### TRY IT
Using the listing below, print the line containing "X좌표, 부곡3동: 126.949 -> 126.991", the line containing "Joe: 13094.54 -> 13059.21", and each line between them, exactly and nothing else. Pictures stay out of the print.

──────── GIVEN INFORMATION

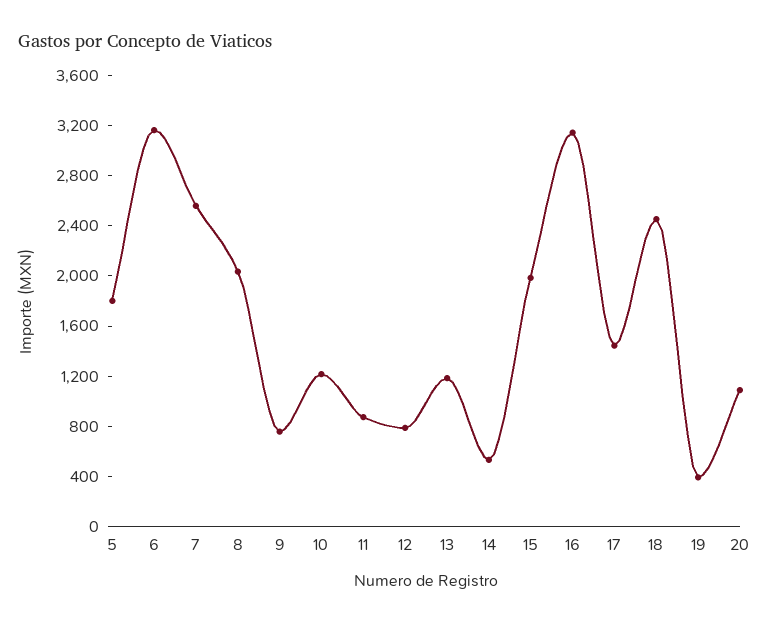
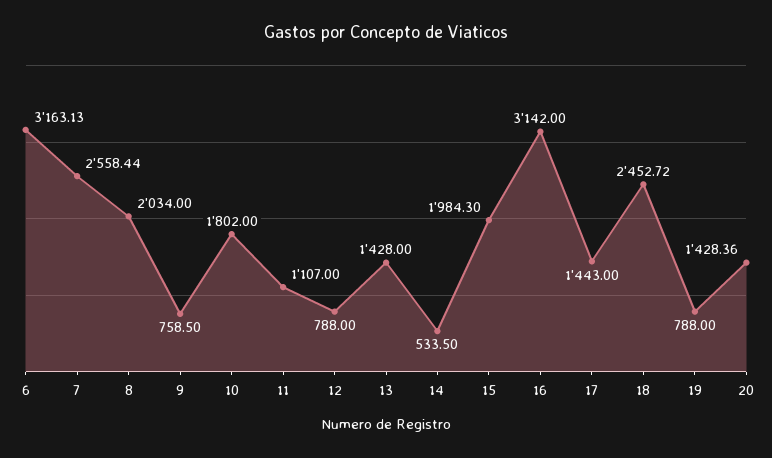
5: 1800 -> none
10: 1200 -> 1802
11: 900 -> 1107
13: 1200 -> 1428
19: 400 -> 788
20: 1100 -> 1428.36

────────────────
──────── GIVEN INFORMATION

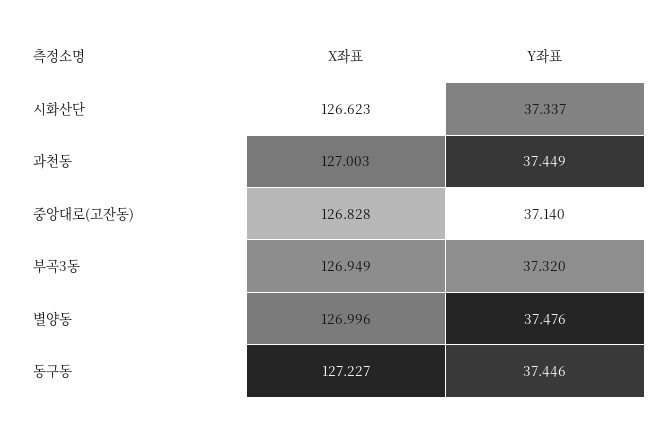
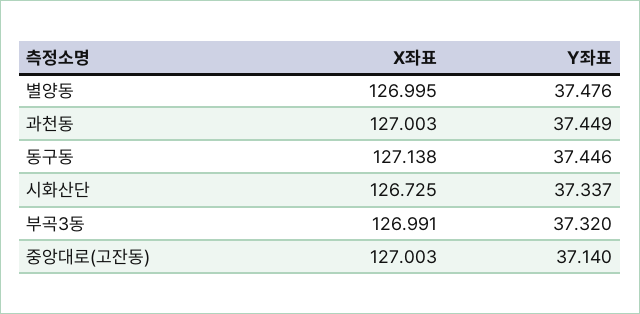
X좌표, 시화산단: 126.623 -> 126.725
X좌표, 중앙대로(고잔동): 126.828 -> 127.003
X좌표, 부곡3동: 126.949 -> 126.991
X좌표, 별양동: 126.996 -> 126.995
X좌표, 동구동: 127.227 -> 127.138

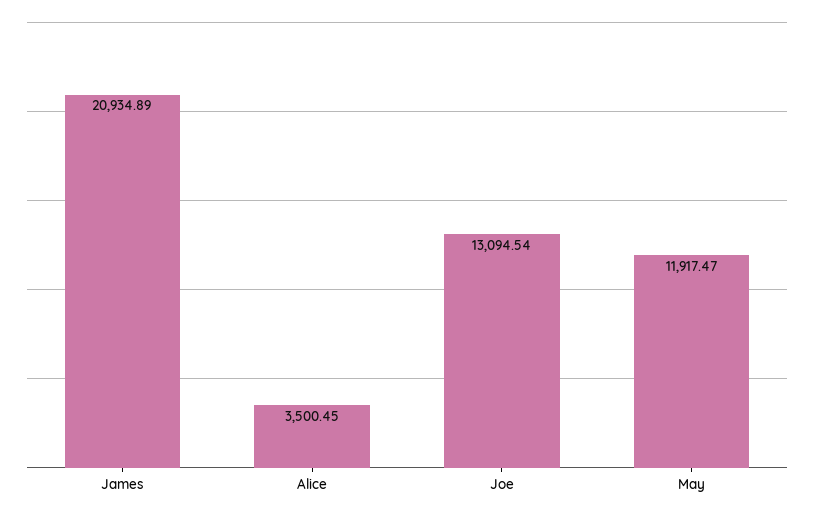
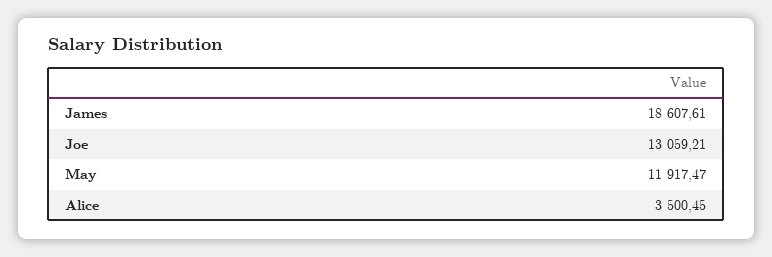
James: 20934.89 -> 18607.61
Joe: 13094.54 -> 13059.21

────────────────

### ANSWER BOX
X좌표, 부곡3동: 126.949 -> 126.991
X좌표, 별양동: 126.996 -> 126.995
X좌표, 동구동: 127.227 -> 127.138

James: 20934.89 -> 18607.61
Joe: 13094.54 -> 13059.21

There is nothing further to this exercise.